From 7acc7b951c75f7e307f176d5ad991abe21592eb4 Mon Sep 17 00:00:00 2001
From: Alex K <alex.lumir@gmail.com>
Date: Sun, 11 Jun 2017 16:48:37 +0300
Subject: [PATCH 2/2] Report line number on each ERROR/WARNING

---
 src/backend/commands/copy.c | 12 ++++++------
 1 file changed, 6 insertions(+), 6 deletions(-)

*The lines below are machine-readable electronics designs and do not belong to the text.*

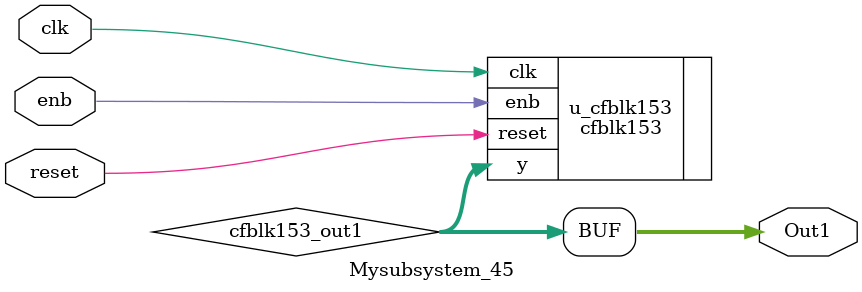
<source format=v>



`timescale 1 ns / 1 ns

module Mysubsystem_45
          (clk,
           reset,
           enb,
           Out1);


  input   clk;
  input   reset;
  input   enb;
  output  [7:0] Out1;  // uint8


  wire [7:0] cfblk153_out1;  // uint8


  cfblk153 u_cfblk153 (.clk(clk),
                       .reset(reset),
                       .enb(enb),
                       .y(cfblk153_out1)  // uint8
                       );

  assign Out1 = cfblk153_out1;

endmodule  // Mysubsystem_45


</source>
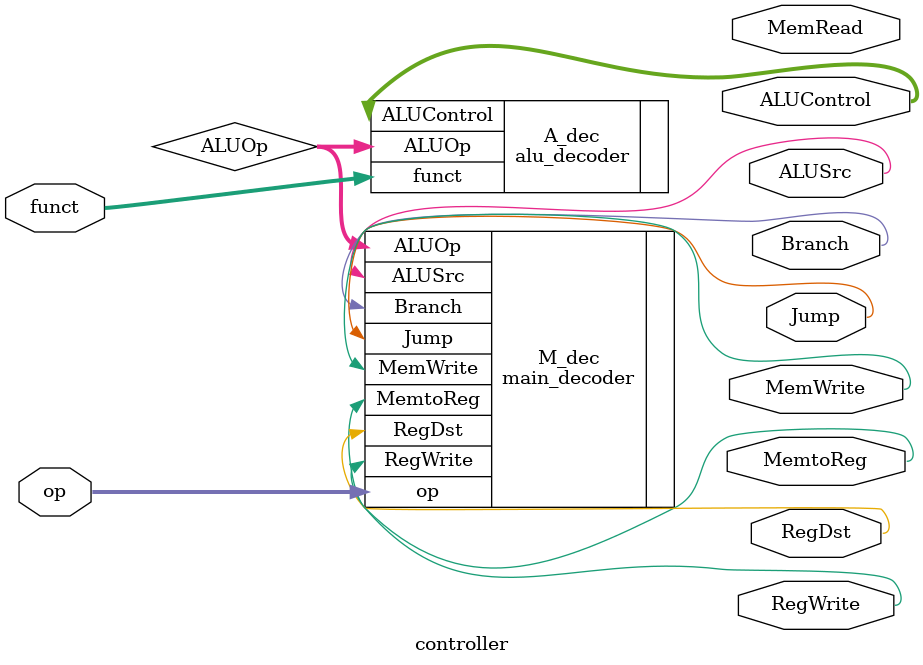
<source format=v>
`timescale 1ns / 1ps


module controller(
    input wire [5:0] op,
    input wire [5:0] funct,
    output wire [2:0] ALUControl, 
    output wire RegDst, Branch, MemRead, MemtoReg, MemWrite, ALUSrc, RegWrite, Jump
    );
    wire [1:0] ALUOp;
    main_decoder M_dec(
        .op(op),
        .ALUOp(ALUOp),
        .RegDst(RegDst),
        .Branch(Branch),
        .MemtoReg(MemtoReg), 
        .MemWrite(MemWrite), 
        .ALUSrc(ALUSrc), 
        .RegWrite(RegWrite),
        .Jump(Jump)
        );
    alu_decoder A_dec(
        .ALUOp(ALUOp),
        .funct(funct),
        .ALUControl(ALUControl)
    );
endmodule

</source>
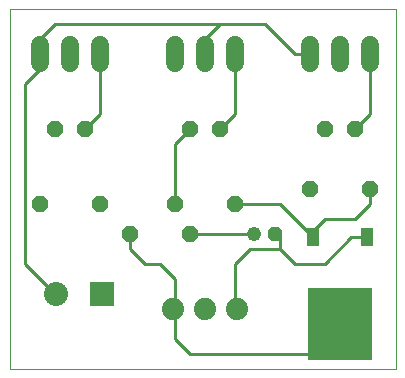
<source format=gtl>
G75*
G70*
%OFA0B0*%
%FSLAX24Y24*%
%IPPOS*%
%LPD*%
%AMOC8*
5,1,8,0,0,1.08239X$1,22.5*
%
%ADD10C,0.0000*%
%ADD11C,0.0600*%
%ADD12R,0.0800X0.0800*%
%ADD13C,0.0800*%
%ADD14OC8,0.0520*%
%ADD15OC8,0.0480*%
%ADD16C,0.0480*%
%ADD17C,0.0740*%
%ADD18R,0.2126X0.2441*%
%ADD19R,0.0394X0.0630*%
%ADD20C,0.0100*%
D10*
X000313Y000109D02*
X000313Y012105D01*
X013183Y012105D01*
X013183Y000109D01*
X000313Y000109D01*
D11*
X001313Y010309D02*
X001313Y010909D01*
X002313Y010909D02*
X002313Y010309D01*
X003313Y010309D02*
X003313Y010909D01*
X005813Y010909D02*
X005813Y010309D01*
X006813Y010309D02*
X006813Y010909D01*
X007813Y010909D02*
X007813Y010309D01*
X010313Y010309D02*
X010313Y010909D01*
X011313Y010909D02*
X011313Y010309D01*
X012313Y010309D02*
X012313Y010909D01*
D12*
X003383Y002609D03*
D13*
X001865Y002609D03*
D14*
X004313Y004609D03*
X003313Y005609D03*
X001313Y005609D03*
X001813Y008109D03*
X002813Y008109D03*
X005813Y005609D03*
X006313Y004609D03*
X007813Y005609D03*
X010313Y006109D03*
X012313Y006109D03*
X011813Y008109D03*
X010813Y008109D03*
X007313Y008109D03*
X006313Y008109D03*
D15*
X009163Y004609D03*
D16*
X008463Y004609D03*
D17*
X007883Y002109D03*
X006813Y002109D03*
X005743Y002109D03*
D18*
X011313Y001624D03*
D19*
X010415Y004498D03*
X012211Y004498D03*
D20*
X011703Y004498D01*
X010813Y003609D01*
X009813Y003609D01*
X009313Y004109D01*
X008313Y004109D01*
X007813Y003609D01*
X007813Y002179D01*
X007883Y002109D01*
X007813Y002109D01*
X006313Y000609D02*
X010313Y000609D01*
X010313Y001109D01*
X011313Y002109D01*
X011313Y001624D01*
X009313Y004109D02*
X009313Y004459D01*
X009163Y004609D01*
X008463Y004609D02*
X006313Y004609D01*
X005813Y005609D02*
X005813Y007609D01*
X006313Y008109D01*
X007313Y008109D02*
X007813Y008609D01*
X007813Y010609D01*
X006813Y010609D02*
X006813Y011109D01*
X007313Y011609D01*
X008813Y011609D01*
X009813Y010609D01*
X010313Y010609D01*
X012313Y010609D02*
X012313Y008609D01*
X011813Y008109D01*
X012313Y006109D02*
X012313Y005609D01*
X011813Y005109D01*
X010813Y005109D01*
X010313Y004609D01*
X009313Y005609D01*
X007813Y005609D01*
X010313Y004609D02*
X010415Y004498D01*
X005813Y003109D02*
X005813Y002179D01*
X005743Y002109D01*
X005813Y002109D01*
X005813Y001109D01*
X006313Y000609D01*
X005813Y003109D02*
X005313Y003609D01*
X004813Y003609D01*
X004313Y004109D01*
X004313Y004609D01*
X001865Y002609D02*
X001813Y002609D01*
X000813Y003609D01*
X000813Y009609D01*
X001313Y010109D01*
X001313Y010609D01*
X001313Y011109D01*
X001813Y011609D01*
X007313Y011609D01*
X003313Y010609D02*
X003313Y008609D01*
X002813Y008109D01*
M02*

</source>
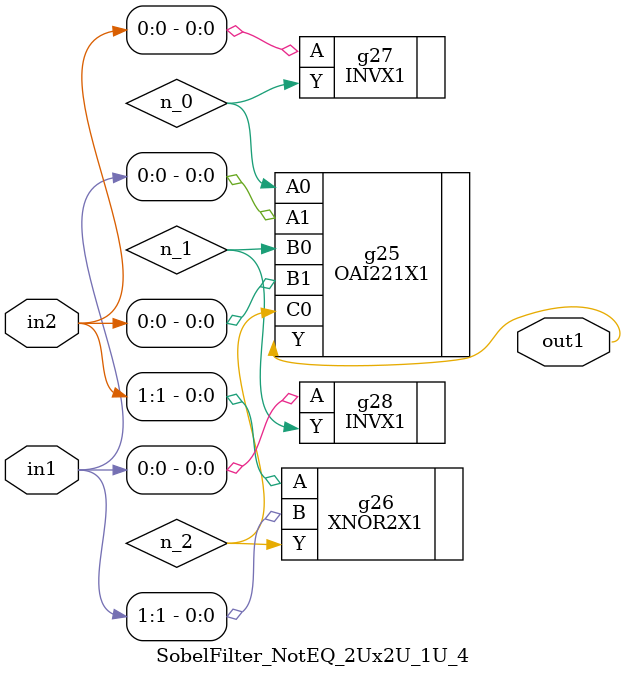
<source format=v>
`timescale 1ps / 1ps


module SobelFilter_NotEQ_2Ux2U_1U_4(in2, in1, out1);
  input [1:0] in2, in1;
  output out1;
  wire [1:0] in2, in1;
  wire out1;
  wire n_0, n_1, n_2;
  OAI221X1 g25(.A0 (n_0), .A1 (in1[0]), .B0 (n_1), .B1 (in2[0]), .C0
       (n_2), .Y (out1));
  XNOR2X1 g26(.A (in2[1]), .B (in1[1]), .Y (n_2));
  INVX1 g28(.A (in1[0]), .Y (n_1));
  INVX1 g27(.A (in2[0]), .Y (n_0));
endmodule



</source>
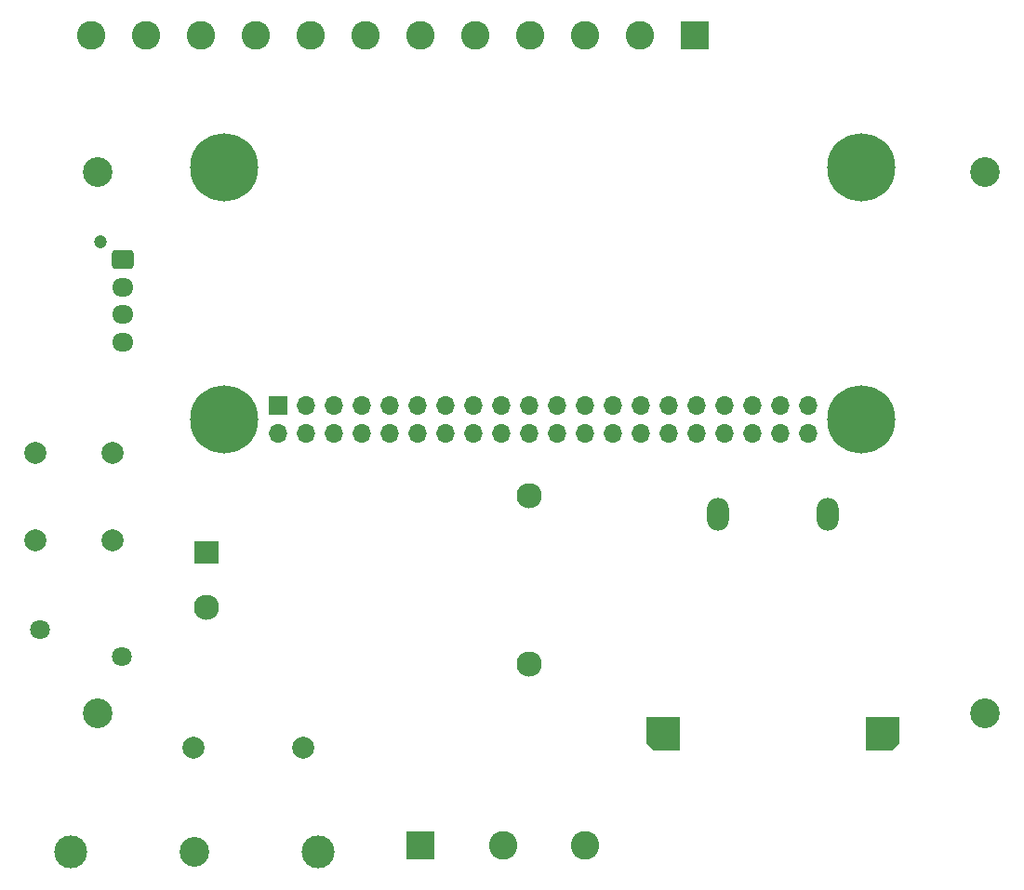
<source format=gbs>
G04 #@! TF.GenerationSoftware,KiCad,Pcbnew,(6.0.4-0)*
G04 #@! TF.CreationDate,2022-04-04T15:41:03+02:00*
G04 #@! TF.ProjectId,EnergyMonitor,456e6572-6779-44d6-9f6e-69746f722e6b,rev?*
G04 #@! TF.SameCoordinates,Original*
G04 #@! TF.FileFunction,Soldermask,Bot*
G04 #@! TF.FilePolarity,Negative*
%FSLAX46Y46*%
G04 Gerber Fmt 4.6, Leading zero omitted, Abs format (unit mm)*
G04 Created by KiCad (PCBNEW (6.0.4-0)) date 2022-04-04 15:41:03*
%MOMM*%
%LPD*%
G01*
G04 APERTURE LIST*
G04 Aperture macros list*
%AMRoundRect*
0 Rectangle with rounded corners*
0 $1 Rounding radius*
0 $2 $3 $4 $5 $6 $7 $8 $9 X,Y pos of 4 corners*
0 Add a 4 corners polygon primitive as box body*
4,1,4,$2,$3,$4,$5,$6,$7,$8,$9,$2,$3,0*
0 Add four circle primitives for the rounded corners*
1,1,$1+$1,$2,$3*
1,1,$1+$1,$4,$5*
1,1,$1+$1,$6,$7*
1,1,$1+$1,$8,$9*
0 Add four rect primitives between the rounded corners*
20,1,$1+$1,$2,$3,$4,$5,0*
20,1,$1+$1,$4,$5,$6,$7,0*
20,1,$1+$1,$6,$7,$8,$9,0*
20,1,$1+$1,$8,$9,$2,$3,0*%
%AMOutline5P*
0 Free polygon, 5 corners , with rotation*
0 The origin of the aperture is its center*
0 number of corners: always 5*
0 $1 to $10 corner X, Y*
0 $11 Rotation angle, in degrees counterclockwise*
0 create outline with 5 corners*
4,1,5,$1,$2,$3,$4,$5,$6,$7,$8,$9,$10,$1,$2,$11*%
%AMOutline6P*
0 Free polygon, 6 corners , with rotation*
0 The origin of the aperture is its center*
0 number of corners: always 6*
0 $1 to $12 corner X, Y*
0 $13 Rotation angle, in degrees counterclockwise*
0 create outline with 6 corners*
4,1,6,$1,$2,$3,$4,$5,$6,$7,$8,$9,$10,$11,$12,$1,$2,$13*%
%AMOutline7P*
0 Free polygon, 7 corners , with rotation*
0 The origin of the aperture is its center*
0 number of corners: always 7*
0 $1 to $14 corner X, Y*
0 $15 Rotation angle, in degrees counterclockwise*
0 create outline with 7 corners*
4,1,7,$1,$2,$3,$4,$5,$6,$7,$8,$9,$10,$11,$12,$13,$14,$1,$2,$15*%
%AMOutline8P*
0 Free polygon, 8 corners , with rotation*
0 The origin of the aperture is its center*
0 number of corners: always 8*
0 $1 to $16 corner X, Y*
0 $17 Rotation angle, in degrees counterclockwise*
0 create outline with 8 corners*
4,1,8,$1,$2,$3,$4,$5,$6,$7,$8,$9,$10,$11,$12,$13,$14,$15,$16,$1,$2,$17*%
G04 Aperture macros list end*
%ADD10C,2.700000*%
%ADD11C,2.000000*%
%ADD12C,1.200000*%
%ADD13RoundRect,0.250000X-0.725000X0.600000X-0.725000X-0.600000X0.725000X-0.600000X0.725000X0.600000X0*%
%ADD14O,1.950000X1.700000*%
%ADD15C,1.800000*%
%ADD16C,2.600000*%
%ADD17R,2.600000X2.600000*%
%ADD18C,3.000000*%
%ADD19C,6.200000*%
%ADD20R,1.700000X1.700000*%
%ADD21O,1.700000X1.700000*%
%ADD22R,2.300000X2.000000*%
%ADD23C,2.300000*%
%ADD24Outline5P,-1.500000X1.500000X1.500000X1.500000X1.500000X-1.500000X-0.900000X-1.500000X-1.500000X-0.900000X90.000000*%
%ADD25Outline5P,-1.500000X0.900000X-0.900000X1.500000X1.500000X1.500000X1.500000X-1.500000X-1.500000X-1.500000X90.000000*%
%ADD26O,2.000000X3.000000*%
G04 APERTURE END LIST*
D10*
X190250000Y-66350000D03*
X190250000Y-115650000D03*
D11*
X103815000Y-99885000D03*
X110815000Y-99885000D03*
X110815000Y-91885000D03*
X103815000Y-91885000D03*
D12*
X109760000Y-72695000D03*
D13*
X111760000Y-74295000D03*
D14*
X111760000Y-76795000D03*
X111760000Y-79295000D03*
X111760000Y-81795000D03*
D10*
X109500000Y-115650000D03*
D15*
X104200000Y-108020000D03*
X111700000Y-110420000D03*
D16*
X153860000Y-127600000D03*
X146360000Y-127600000D03*
D17*
X138860000Y-127600000D03*
D16*
X108860000Y-53900000D03*
X113860000Y-53900000D03*
X118860000Y-53900000D03*
X123860000Y-53900000D03*
X128860000Y-53900000D03*
X133860000Y-53900000D03*
X138860000Y-53900000D03*
X143860000Y-53900000D03*
X148860000Y-53900000D03*
X153860000Y-53900000D03*
X158860000Y-53900000D03*
D17*
X163860000Y-53900000D03*
D10*
X118290000Y-128270000D03*
D18*
X129540000Y-128270000D03*
X107040000Y-128270000D03*
D10*
X109500000Y-66350000D03*
D19*
X121000000Y-65900000D03*
X179000000Y-88900000D03*
X179000000Y-65900000D03*
X121000000Y-88900000D03*
D20*
X125870000Y-87630000D03*
D21*
X125870000Y-90170000D03*
X128410000Y-87630000D03*
X128410000Y-90170000D03*
X130950000Y-87630000D03*
X130950000Y-90170000D03*
X133490000Y-87630000D03*
X133490000Y-90170000D03*
X136030000Y-87630000D03*
X136030000Y-90170000D03*
X138570000Y-87630000D03*
X138570000Y-90170000D03*
X141110000Y-87630000D03*
X141110000Y-90170000D03*
X143650000Y-87630000D03*
X143650000Y-90170000D03*
X146190000Y-87630000D03*
X146190000Y-90170000D03*
X148730000Y-87630000D03*
X148730000Y-90170000D03*
X151270000Y-87630000D03*
X151270000Y-90170000D03*
X153810000Y-87630000D03*
X153810000Y-90170000D03*
X156350000Y-87630000D03*
X156350000Y-90170000D03*
X158890000Y-87630000D03*
X158890000Y-90170000D03*
X161430000Y-87630000D03*
X161430000Y-90170000D03*
X163970000Y-87630000D03*
X163970000Y-90170000D03*
X166510000Y-87630000D03*
X166510000Y-90170000D03*
X169050000Y-87630000D03*
X169050000Y-90170000D03*
X171590000Y-87630000D03*
X171590000Y-90170000D03*
X174130000Y-87630000D03*
X174130000Y-90170000D03*
D22*
X119380000Y-100965000D03*
D23*
X119380000Y-105965000D03*
X148780000Y-95765000D03*
X148780000Y-111165000D03*
D11*
X128190000Y-118745000D03*
X118190000Y-118745000D03*
D24*
X180942000Y-117500000D03*
D25*
X160942000Y-117500000D03*
D26*
X165942000Y-97500000D03*
X175942000Y-97500000D03*
M02*

</source>
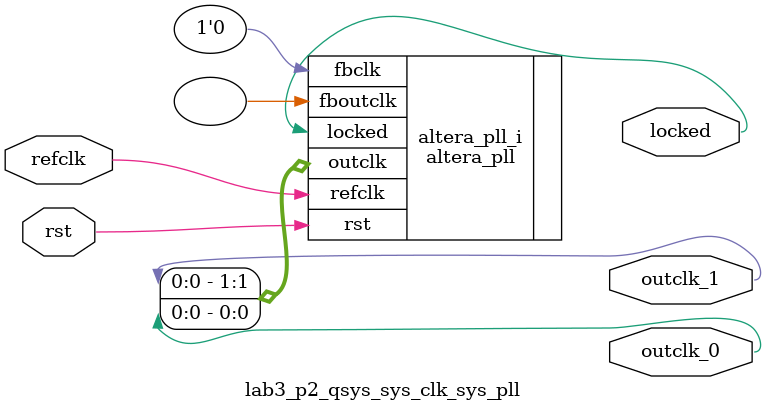
<source format=v>
`timescale 1ns/10ps
module  lab3_p2_qsys_sys_clk_sys_pll(

	// interface 'refclk'
	input wire refclk,

	// interface 'reset'
	input wire rst,

	// interface 'outclk0'
	output wire outclk_0,

	// interface 'outclk1'
	output wire outclk_1,

	// interface 'locked'
	output wire locked
);

	altera_pll #(
		.fractional_vco_multiplier("false"),
		.reference_clock_frequency("50.0 MHz"),
		.operation_mode("direct"),
		.number_of_clocks(2),
		.output_clock_frequency0("50.000000 MHz"),
		.phase_shift0("0 ps"),
		.duty_cycle0(50),
		.output_clock_frequency1("50.000000 MHz"),
		.phase_shift1("-3000 ps"),
		.duty_cycle1(50),
		.output_clock_frequency2("0 MHz"),
		.phase_shift2("0 ps"),
		.duty_cycle2(50),
		.output_clock_frequency3("0 MHz"),
		.phase_shift3("0 ps"),
		.duty_cycle3(50),
		.output_clock_frequency4("0 MHz"),
		.phase_shift4("0 ps"),
		.duty_cycle4(50),
		.output_clock_frequency5("0 MHz"),
		.phase_shift5("0 ps"),
		.duty_cycle5(50),
		.output_clock_frequency6("0 MHz"),
		.phase_shift6("0 ps"),
		.duty_cycle6(50),
		.output_clock_frequency7("0 MHz"),
		.phase_shift7("0 ps"),
		.duty_cycle7(50),
		.output_clock_frequency8("0 MHz"),
		.phase_shift8("0 ps"),
		.duty_cycle8(50),
		.output_clock_frequency9("0 MHz"),
		.phase_shift9("0 ps"),
		.duty_cycle9(50),
		.output_clock_frequency10("0 MHz"),
		.phase_shift10("0 ps"),
		.duty_cycle10(50),
		.output_clock_frequency11("0 MHz"),
		.phase_shift11("0 ps"),
		.duty_cycle11(50),
		.output_clock_frequency12("0 MHz"),
		.phase_shift12("0 ps"),
		.duty_cycle12(50),
		.output_clock_frequency13("0 MHz"),
		.phase_shift13("0 ps"),
		.duty_cycle13(50),
		.output_clock_frequency14("0 MHz"),
		.phase_shift14("0 ps"),
		.duty_cycle14(50),
		.output_clock_frequency15("0 MHz"),
		.phase_shift15("0 ps"),
		.duty_cycle15(50),
		.output_clock_frequency16("0 MHz"),
		.phase_shift16("0 ps"),
		.duty_cycle16(50),
		.output_clock_frequency17("0 MHz"),
		.phase_shift17("0 ps"),
		.duty_cycle17(50),
		.pll_type("General"),
		.pll_subtype("General")
	) altera_pll_i (
		.rst	(rst),
		.outclk	({outclk_1, outclk_0}),
		.locked	(locked),
		.fboutclk	( ),
		.fbclk	(1'b0),
		.refclk	(refclk)
	);
endmodule


</source>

diff --git a/src/backend/commands/copy.c b/src/backend/commands/copy.c
index d40d753c47..ed2cc87c8a 100644
--- a/src/backend/commands/copy.c
+++ b/src/backend/commands/copy.c
@@ -3279,7 +3279,7 @@ NextCopyFrom(CopyState cstate, ExprContext *econtext,
             exec_state = NCF_SKIP;
 			ereport(error_level,
 					(errcode(ERRCODE_BAD_COPY_FILE_FORMAT),
-					 errmsg("extra data after last expected column")));
+					 errmsg("extra data after last expected column at line %d", cstate->cur_lineno)));
         }
 
 
@@ -3293,7 +3293,7 @@ NextCopyFrom(CopyState cstate, ExprContext *econtext,
                 exec_state = NCF_SKIP;
 				ereport(error_level,
 						(errcode(ERRCODE_BAD_COPY_FILE_FORMAT),
-						 errmsg("missing data for OID column")));
+						 errmsg("missing data for OID column at line %d", cstate->cur_lineno)));
             }
 
 			string = field_strings[fieldno++];
@@ -3303,7 +3303,7 @@ NextCopyFrom(CopyState cstate, ExprContext *econtext,
                 exec_state = NCF_SKIP;
 				ereport(error_level,
 						(errcode(ERRCODE_BAD_COPY_FILE_FORMAT),
-						 errmsg("null OID in COPY data")));
+						 errmsg("null OID in COPY data at line %d", cstate->cur_lineno)));
             }
 			else if (cstate->oids && tupleOid != NULL)
 			{
@@ -3316,7 +3316,7 @@ NextCopyFrom(CopyState cstate, ExprContext *econtext,
                     exec_state = NCF_SKIP;
 					ereport(error_level,
 							(errcode(ERRCODE_BAD_COPY_FILE_FORMAT),
-							 errmsg("invalid OID in COPY data")));
+							 errmsg("invalid OID in COPY data at line %d", cstate->cur_lineno)));
                 }
 
 				cstate->cur_attname = NULL;
@@ -3335,8 +3335,8 @@ NextCopyFrom(CopyState cstate, ExprContext *econtext,
                 exec_state = NCF_SKIP;
 				ereport(error_level,
 						(errcode(ERRCODE_BAD_COPY_FILE_FORMAT),
-						 errmsg("missing data for column \"%s\"",
-								NameStr(attr[m]->attname))));
+						 errmsg("missing data for column \"%s\" at line %d",
+								NameStr(attr[m]->attname), cstate->cur_lineno)));
             }
 
 			string = field_strings[fieldno++];
-- 
2.11.0